Thanks. However, this only adds to the list but does not match indices to the food names. For example since Ben did not eat an orange, the amount would be populated with a 0.
i want to try to avoid hardcoding the index of each fruit because unfortunately, there are ~200 unique fruits in my csv file.
Read edit 2. You can just do use row['food'] to generate a list of fruits
1

Try this, I think this what you want. Notice the usage of defaultdict, it could be done with a regular dictionary but defaultdict is very handy in such cases:

import csv
from collections import defaultdict
data=defaultdict(list)
with open('data.csv','rb') as data_file:
    reader=csv.DictReader(data_file)
    for row in reader:
        data[row['Student']].append(row['amount'])

2 Comments

Thanks. This only adds to the list but does not match indices to the food names.
That's because you were not very precise describing your problem. Please correct the example expected output.
0

You probably actually want a nested dictionary structure; keeping a list and then trying to match indices to food names will get hairy fast.

import csv
from collections import defaultdict
data = defaultdict(dict)
with open('data.csv', 'r') as file:
    reader = csv.DictReader(file)
    for row in reader:
        data[row['Student']][row['food']] = row['amount']
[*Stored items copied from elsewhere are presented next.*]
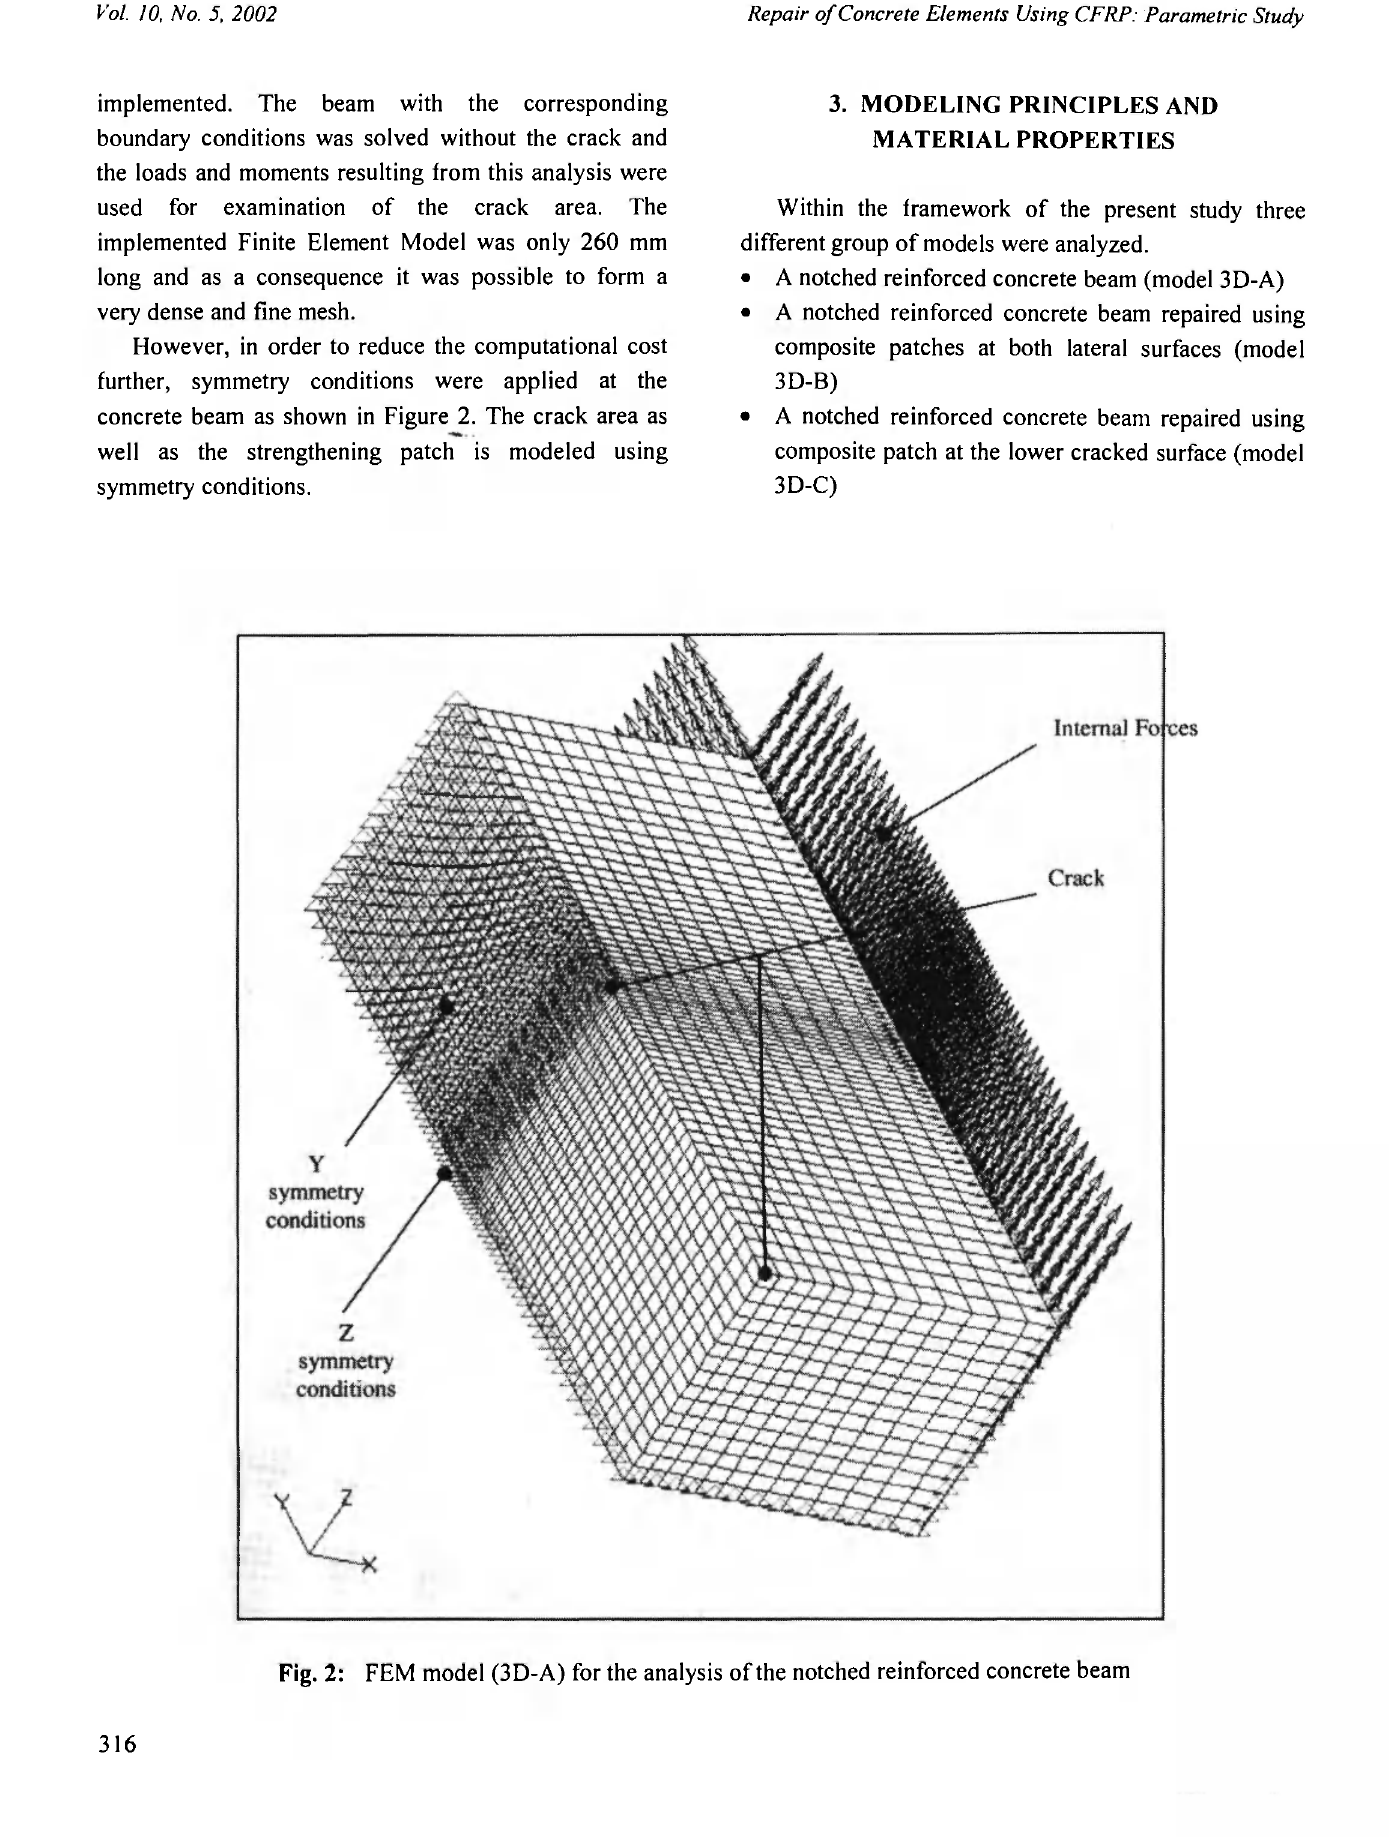
Fig. 2: FEM model (3D-A) for the analysis of the notched reinforced concrete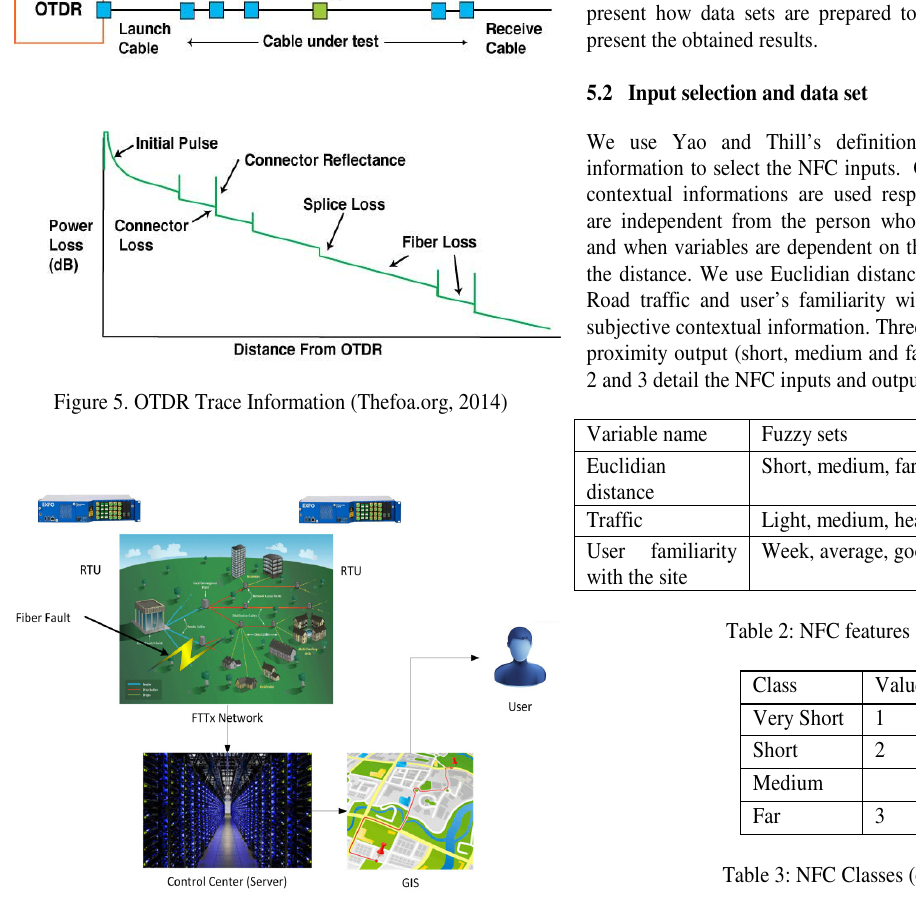
Figure 6. General architecture of RFTS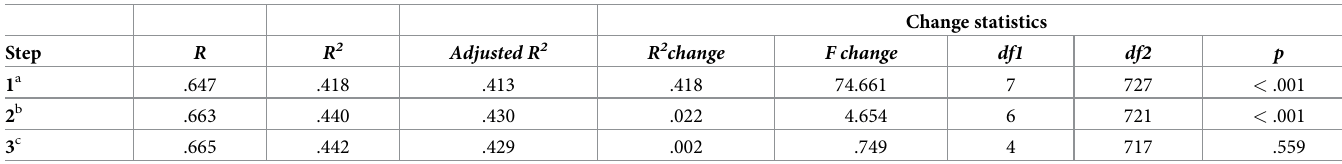
Table 6. Hierarchical cross-cultural model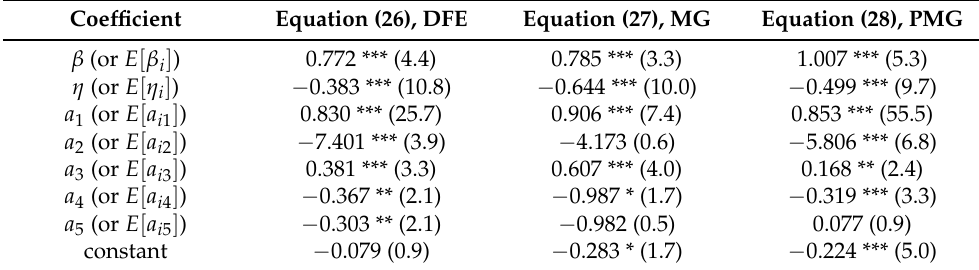
Table 3. Non-stationary Heterogeneous Panel Model, Decomposed UCC,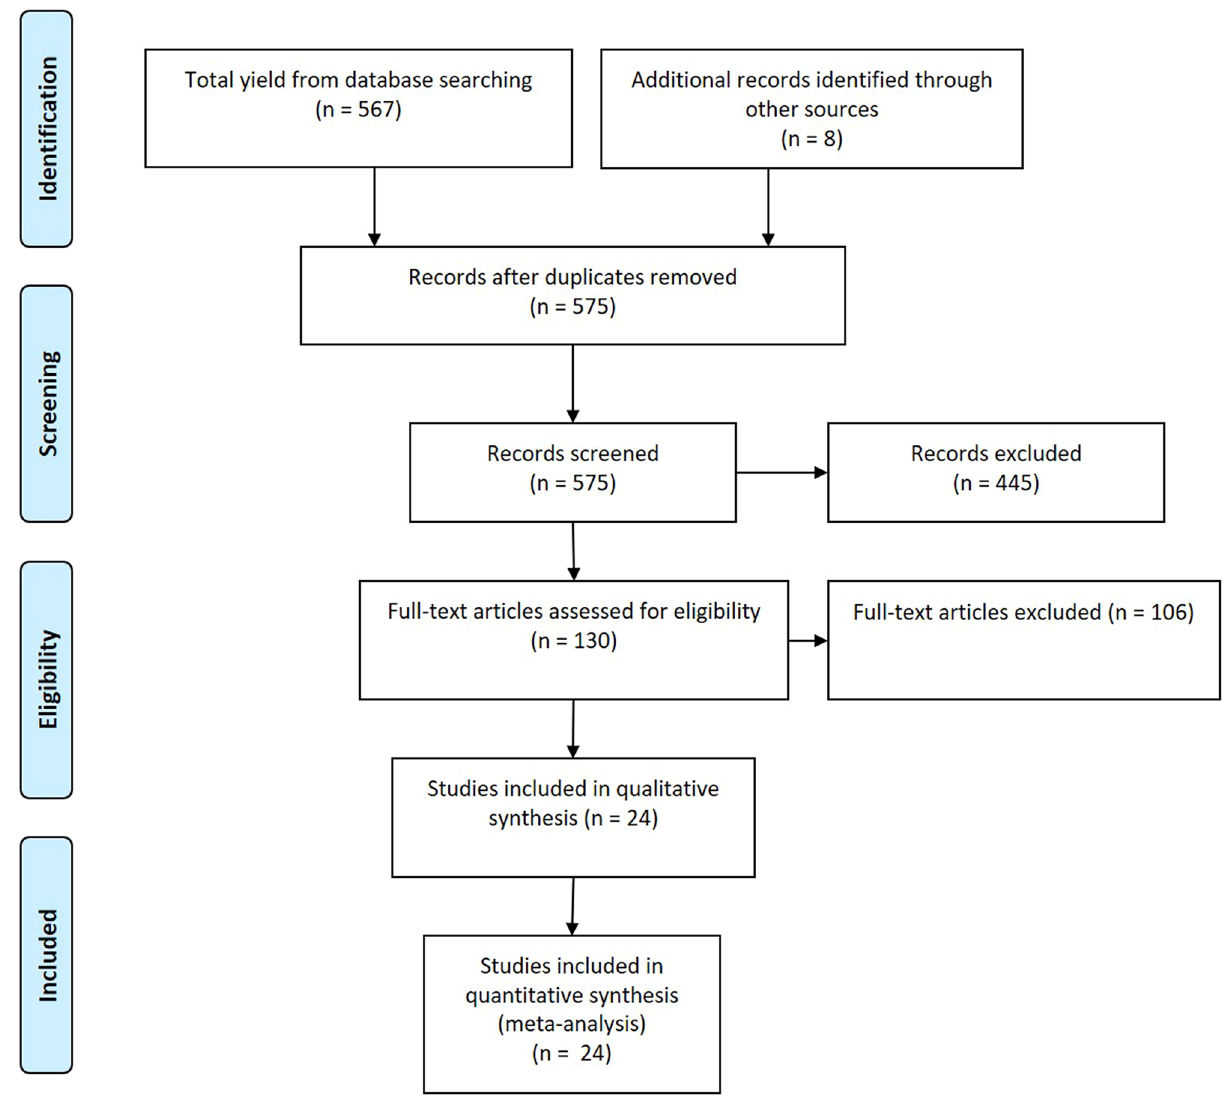
Figure 1. Study selection process. Our initial search of databases yielded 575 records. We searched the reference lists of relevant studies and related systematic reviews and found no additional records. After 445 records were excluded, 130 full-text articles were appraised. Thirty-eight were included in the qualitative synthesis and twenty-four were included in the quantitative analysis and meta-analyses. (CINAHL, Cumulative Index to Nursing and Allied Health Literature). Adapted from Moher et al. 65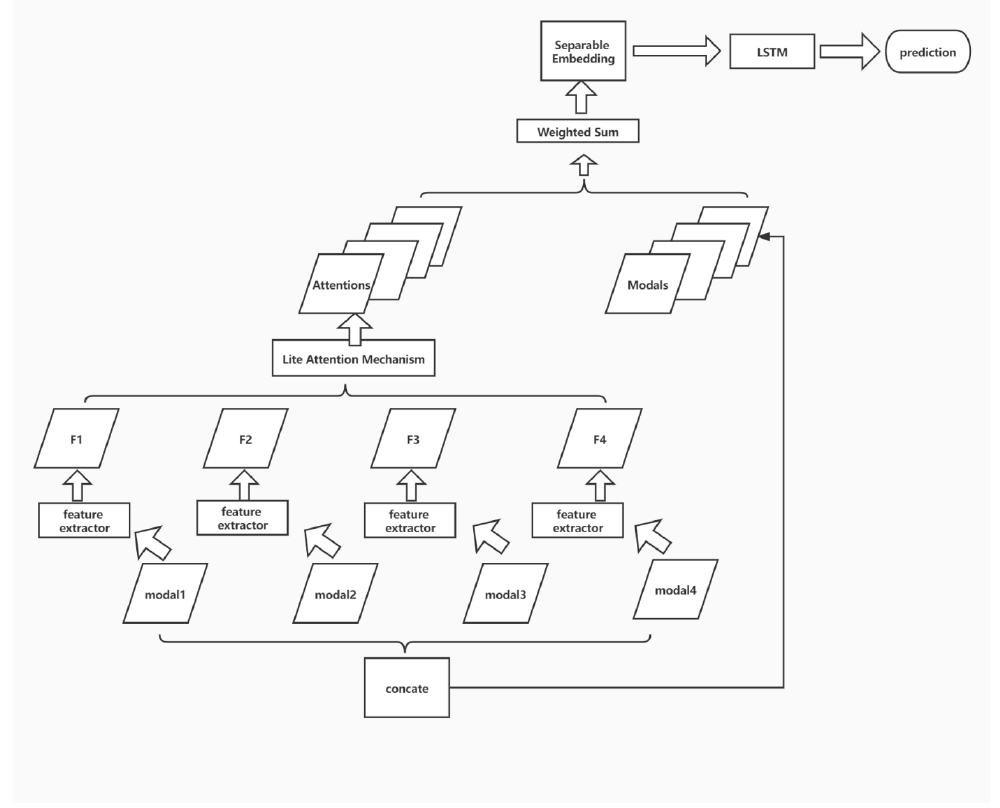
Figure 4. The learning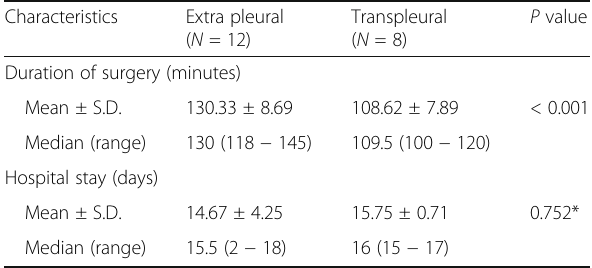
Table 3 Comparison between the studied groups regarding hospital stay and duration of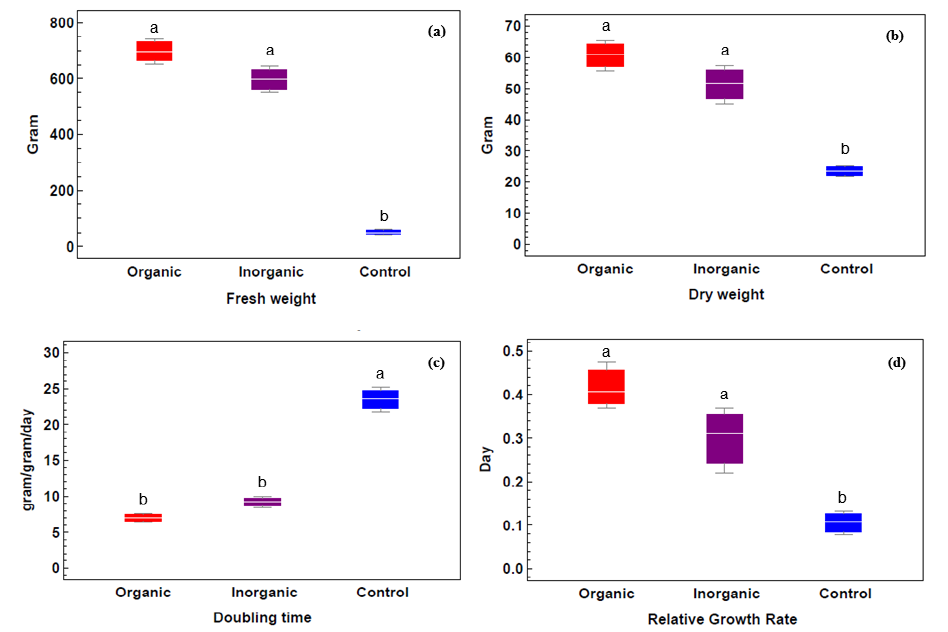
Figure 5. Relative growth rate and doubling time of Azolla sp . samples exposed to di ff erent treatments. ( a ) Fresh weight, ( b ) dry weight, ( c ) doubling time, and ( d ) relative growth rate of Azolla sp . samples under di ff erent treatments (means ± standard errors from three independent experiments under di ff erent treatments: organic, inorganic and control). Di ff erent lowercase letters indicate significant di ff erences between di ff erent treatments at p ≤ 0.05.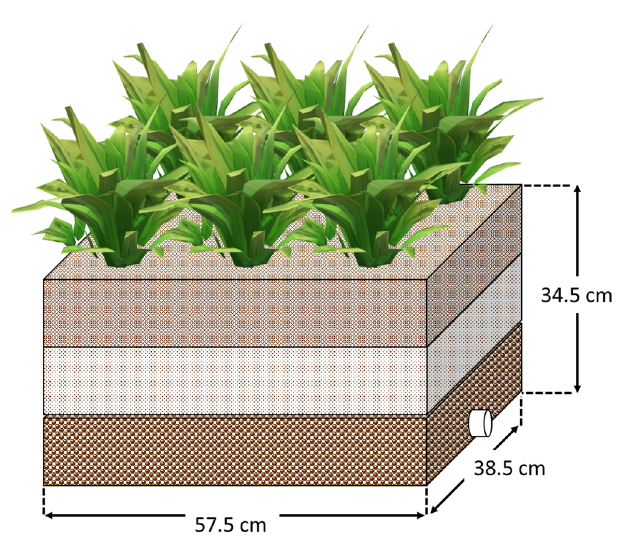
Figure 1. Design of the constructed wetland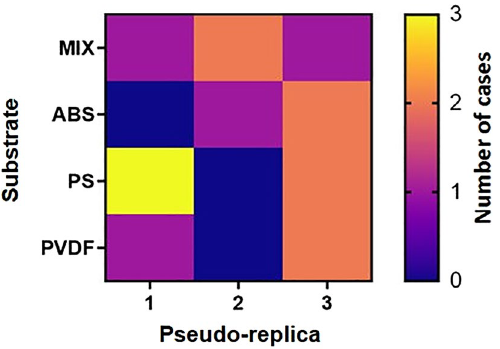
Figure 6. Heat map with the number of artificial cases rebuilt by caddisflies in each substrate for the three pseudo-replicas. Replica no. 1 indicate the first time of exposure. MIX = natural substrate and lMP (50% each); ABS = acrylonitrile butadiene styrene; PS = polystyrene; PVDF = polyvinylidene fluoride. The image is obtained by the software GraphPad Prism (ver. 8.4.2, https ://www.graph pad.com/suppo rt/faq/prism -842-relea se-notes /).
This will give you a structure like so:

{'John': {'apple': 15, 'banana': 20, 'orange': 1}, 
 'Ben': {'apple': 2, 'watermelon': 4}, #etc.
}

That lets you look up particular foods without having to try to cross-reference another list to figure out where to find the counts, and supports any number of food items without having to fill your lists with zeros for all the missing ones.

If you want to be extra-fancy, you can use a nested defaultdict, so that looking up foods that didn't get entered will return zeros automatically, instead of giving KeyErrors; just change the second line to:

data = defaultdict(lambda: defaultdict(int))

1 Comment

Thanks. I guess I should mention what the end goal is. I'm trying to do a cosine similarity of the vector of amounts between various students so all I need to ensure is that the indices to the food names match for each student and if they don't have that food name, then the amount would be populated with a 0
0

Use the setdefault method of the dict.

import csv
data_file=open('data.csv','rU')
reader=csv.DictReader(data_file)
data={}
for row in reader:
    data.setdefault(row['Student'], []).append(row['amount'])
data_file.close()

If the key, eg. "John", doesn't exist, it creates it with the supplied default value. In this case an empty list is the default.